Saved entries
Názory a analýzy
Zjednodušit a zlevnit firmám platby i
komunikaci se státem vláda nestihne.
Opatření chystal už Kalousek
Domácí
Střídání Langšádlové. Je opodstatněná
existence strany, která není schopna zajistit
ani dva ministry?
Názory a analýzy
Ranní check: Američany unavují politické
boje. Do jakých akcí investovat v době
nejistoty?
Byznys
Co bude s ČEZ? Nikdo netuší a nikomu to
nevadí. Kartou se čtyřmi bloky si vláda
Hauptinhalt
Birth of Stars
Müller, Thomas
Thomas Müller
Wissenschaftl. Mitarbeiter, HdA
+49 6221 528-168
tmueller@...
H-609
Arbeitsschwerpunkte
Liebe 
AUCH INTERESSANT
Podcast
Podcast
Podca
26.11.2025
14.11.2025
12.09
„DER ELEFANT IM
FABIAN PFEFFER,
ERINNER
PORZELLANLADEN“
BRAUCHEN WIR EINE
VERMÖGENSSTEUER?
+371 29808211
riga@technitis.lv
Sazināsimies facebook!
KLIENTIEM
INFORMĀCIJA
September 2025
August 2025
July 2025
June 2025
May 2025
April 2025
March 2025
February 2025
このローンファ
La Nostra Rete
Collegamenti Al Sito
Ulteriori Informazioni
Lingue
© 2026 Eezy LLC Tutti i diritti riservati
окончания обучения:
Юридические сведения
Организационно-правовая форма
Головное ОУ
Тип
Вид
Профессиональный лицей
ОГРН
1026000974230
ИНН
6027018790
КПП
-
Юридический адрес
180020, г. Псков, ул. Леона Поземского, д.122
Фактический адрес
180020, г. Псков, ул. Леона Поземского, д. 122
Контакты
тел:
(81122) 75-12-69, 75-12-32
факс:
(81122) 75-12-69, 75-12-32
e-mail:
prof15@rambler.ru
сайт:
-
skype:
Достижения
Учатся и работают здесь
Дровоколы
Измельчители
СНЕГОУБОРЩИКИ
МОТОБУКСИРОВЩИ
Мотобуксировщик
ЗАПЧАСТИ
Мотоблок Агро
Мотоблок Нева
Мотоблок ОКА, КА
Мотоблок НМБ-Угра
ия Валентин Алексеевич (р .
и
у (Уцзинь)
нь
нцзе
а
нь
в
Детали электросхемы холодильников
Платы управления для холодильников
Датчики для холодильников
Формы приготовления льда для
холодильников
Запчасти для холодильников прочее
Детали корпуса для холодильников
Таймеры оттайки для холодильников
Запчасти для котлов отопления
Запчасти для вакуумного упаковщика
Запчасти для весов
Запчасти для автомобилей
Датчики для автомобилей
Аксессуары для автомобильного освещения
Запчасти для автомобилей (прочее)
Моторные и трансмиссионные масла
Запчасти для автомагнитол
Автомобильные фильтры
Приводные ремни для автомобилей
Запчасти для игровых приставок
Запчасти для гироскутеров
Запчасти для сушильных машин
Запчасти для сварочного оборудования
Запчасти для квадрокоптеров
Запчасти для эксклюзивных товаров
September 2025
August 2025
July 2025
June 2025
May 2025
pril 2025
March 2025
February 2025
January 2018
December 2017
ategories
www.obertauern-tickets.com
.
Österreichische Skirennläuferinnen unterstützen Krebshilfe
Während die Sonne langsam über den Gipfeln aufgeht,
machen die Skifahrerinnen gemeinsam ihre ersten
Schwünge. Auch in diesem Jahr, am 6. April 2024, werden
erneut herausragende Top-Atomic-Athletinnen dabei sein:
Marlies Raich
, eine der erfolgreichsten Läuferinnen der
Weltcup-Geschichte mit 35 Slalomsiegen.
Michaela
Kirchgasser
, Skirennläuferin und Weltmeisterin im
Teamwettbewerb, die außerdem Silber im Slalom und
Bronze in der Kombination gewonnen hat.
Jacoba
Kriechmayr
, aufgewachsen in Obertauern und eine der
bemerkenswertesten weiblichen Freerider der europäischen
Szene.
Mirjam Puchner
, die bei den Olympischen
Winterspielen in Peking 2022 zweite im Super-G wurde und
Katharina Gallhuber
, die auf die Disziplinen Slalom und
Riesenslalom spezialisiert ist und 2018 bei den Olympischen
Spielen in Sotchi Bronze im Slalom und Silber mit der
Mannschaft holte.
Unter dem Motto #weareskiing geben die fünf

**Exercise:** Give again each line shown above, keeping every word as it is.

**Output of the exercise:**
Názory a analýzy
Zjednodušit a zlevnit firmám platby i
komunikaci se státem vláda nestihne.
Opatření chystal už Kalousek
Domácí
Střídání Langšádlové. Je opodstatněná
existence strany, která není schopna zajistit
ani dva ministry?
Názory a analýzy
Ranní check: Američany unavují politické
boje. Do jakých akcí investovat v době
nejistoty?
Byznys
Co bude s ČEZ? Nikdo netuší a nikomu to
nevadí. Kartou se čtyřmi bloky si vláda
Hauptinhalt
Birth of Stars
Müller, Thomas
Thomas Müller
Wissenschaftl. Mitarbeiter, HdA
+49 6221 528-168
tmueller@...
H-609
Arbeitsschwerpunkte
Liebe 
AUCH INTERESSANT
Podcast
Podcast
Podca
26.11.2025
14.11.2025
12.09
„DER ELEFANT IM
FABIAN PFEFFER,
ERINNER
PORZELLANLADEN“
BRAUCHEN WIR EINE
VERMÖGENSSTEUER?
+371 29808211
riga@technitis.lv
Sazināsimies facebook!
KLIENTIEM
INFORMĀCIJA
September 2025
August 2025
July 2025
June 2025
May 2025
April 2025
March 2025
February 2025
このローンファ
La Nostra Rete
Collegamenti Al Sito
Ulteriori Informazioni
Lingue
© 2026 Eezy LLC Tutti i diritti riservati
окончания обучения:
Юридические сведения
Организационно-правовая форма
Головное ОУ
Тип
Вид
Профессиональный лицей
ОГРН
1026000974230
ИНН
6027018790
КПП
-
Юридический адрес
180020, г. Псков, ул. Леона Поземского, д.122
Фактический адрес
180020, г. Псков, ул. Леона Поземского, д. 122
Контакты
тел:
(81122) 75-12-69, 75-12-32
факс:
(81122) 75-12-69, 75-12-32
e-mail:
prof15@rambler.ru
сайт:
-
skype:
Достижения
Учатся и работают здесь
Дровоколы
Измельчители
СНЕГОУБОРЩИКИ
МОТОБУКСИРОВЩИ
Мотобуксировщик
ЗАПЧАСТИ
Мотоблок Агро
Мотоблок Нева
Мотоблок ОКА, КА
Мотоблок НМБ-Угра
ия Валентин Алексеевич (р .
и
у (Уцзинь)
нь
нцзе
а
нь
в
Детали электросхемы холодильников
Платы управления для холодильников
Датчики для холодильников
Формы приготовления льда для
холодильников
Запчасти для холодильников прочее
Детали корпуса для холодильников
Таймеры оттайки для холодильников
Запчасти для котлов отопления
Запчасти для вакуумного упаковщика
Запчасти для весов
Запчасти для автомобилей
Датчики для автомобилей
Аксессуары для автомобильного освещения
Запчасти для автомобилей (прочее)
Моторные и трансмиссионные масла
Запчасти для автомагнитол
Автомобильные фильтры
Приводные ремни для автомобилей
Запчасти для игровых приставок
Запчасти для гироскутеров
Запчасти для сушильных машин
Запчасти для сварочного оборудования
Запчасти для квадрокоптеров
Запчасти для эксклюзивных товаров
September 2025
August 2025
July 2025
June 2025
May 2025
pril 2025
March 2025
February 2025
January 2018
December 2017
ategories
www.obertauern-tickets.com
.
Österreichische Skirennläuferinnen unterstützen Krebshilfe
Während die Sonne langsam über den Gipfeln aufgeht,
machen die Skifahrerinnen gemeinsam ihre ersten
Schwünge. Auch in diesem Jahr, am 6. April 2024, werden
erneut herausragende Top-Atomic-Athletinnen dabei sein:
Marlies Raich
, eine der erfolgreichsten Läuferinnen der
Weltcup-Geschichte mit 35 Slalomsiegen.
Michaela
Kirchgasser
, Skirennläuferin und Weltmeisterin im
Teamwettbewerb, die außerdem Silber im Slalom und
Bronze in der Kombination gewonnen hat.
Jacoba
Kriechmayr
, aufgewachsen in Obertauern und eine der
bemerkenswertesten weiblichen Freerider der europäischen
Szene.
Mirjam Puchner
, die bei den Olympischen
Winterspielen in Peking 2022 zweite im Super-G wurde und
Katharina Gallhuber
, die auf die Disziplinen Slalom und
Riesenslalom spezialisiert ist und 2018 bei den Olympischen
Spielen in Sotchi Bronze im Slalom und Silber mit der
Mannschaft holte.
Unter dem Motto #weareskiing geben die fünf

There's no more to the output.